Exception in thread Thread-24:
Traceback (most recent call last):
  File "/home/hannan/.conda/envs/fastai/lib/python3.6/", line 916, in _bootstrap_inner
  File "/home/hannan/.conda/envs/fastai/lib/python3.6/", line 864, in run
    self._target(*self._args, **self._kwargs)
  File "/home/hannan/.conda/envs/fastai/lib/python3.6/concurrent/futures/", line 295, in _queue_management_worker
  File "/home/hannan/.conda/envs/fastai/lib/python3.6/concurrent/futures/", line 253, in shutdown_worker
  File "/home/hannan/.conda/envs/fastai/lib/python3.6/multiprocessing/", line 129, in put_nowait
    return self.put(obj, False)
  File "/home/hannan/.conda/envs/fastai/lib/python3.6/multiprocessing/", line 83, in put
    raise Full

Try doing a git pull. I’ve just changed how this runs.

1 Like

@apil.tamang, may I please know which “original paper”

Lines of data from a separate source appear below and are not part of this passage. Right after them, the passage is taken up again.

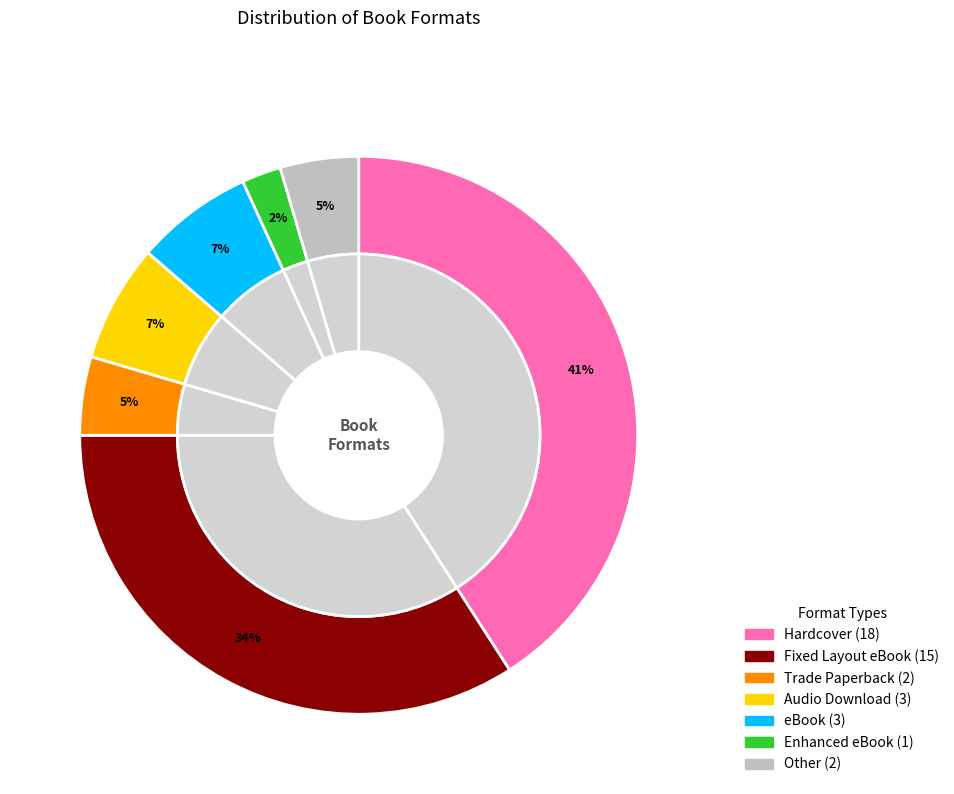

Do Hardcover and eBook together represent more than half of the pie?

No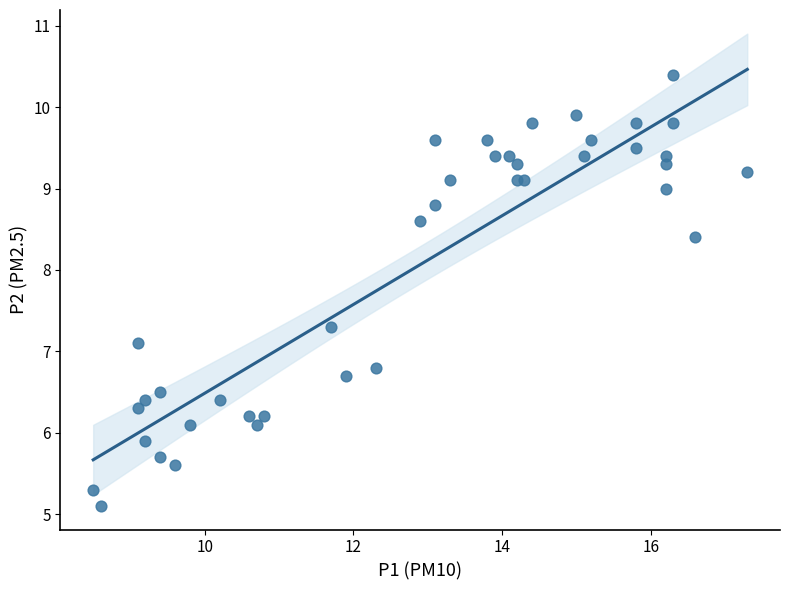

What Y value in the scatter plot is closest to 7?

7.1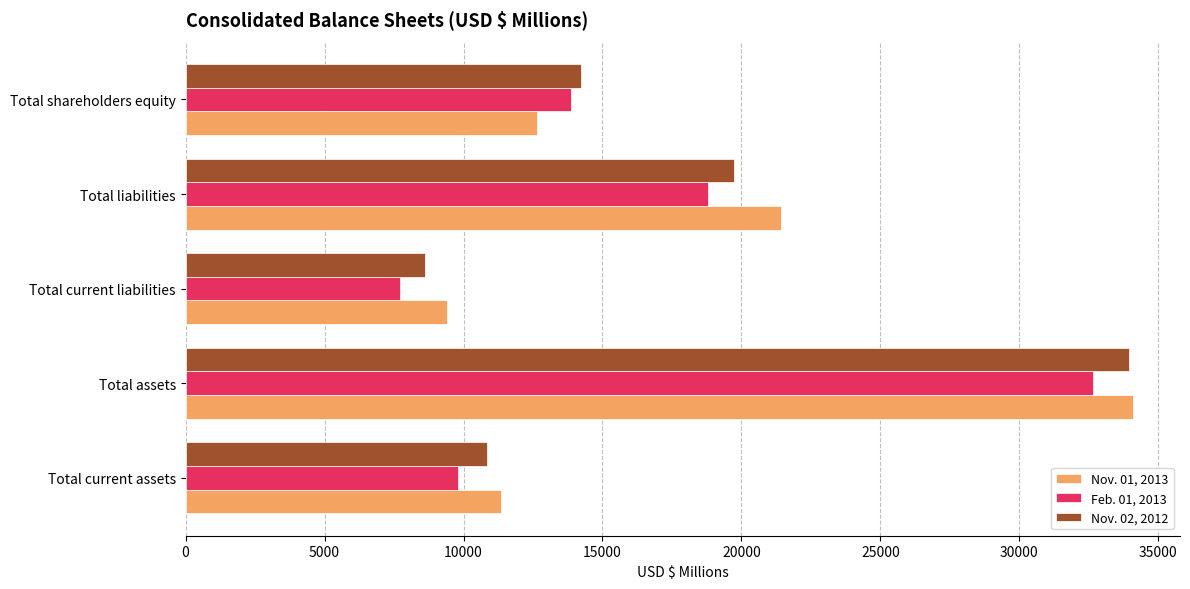

What value does the Nov. 02, 2012 series have at Total assets, to the nearest 50?

33950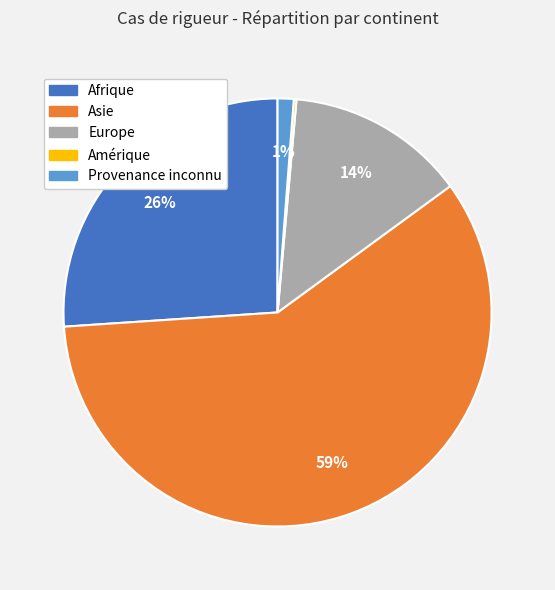

The Asie slice represents 59% of the pie. True or false?

True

I was facing the same issue and after lot of tries somehow reached this article.
@jamesrequa : Your trick did solve the problem. Thanks :slight_smile:
@jeremy : I am running the latest version of code from git but the problem is still there. I have 8GB Ram along with the GPU but the python notebook takes up whole CPU and hangs the system.

1 Like

Which article?

@ecdrid I meant this forum post in which we are talking :stuck_out_tongue:
Sorry for the confusion.

I’ve experienced the same problem, after a fresh Anaconda install and everything up to date, on Ubuntu 17.10. The trick of changing the DataLoader stopped the RAM issue but after a while I get a error about incompatible variables types.

I’ll write here to get notified in case of a solution!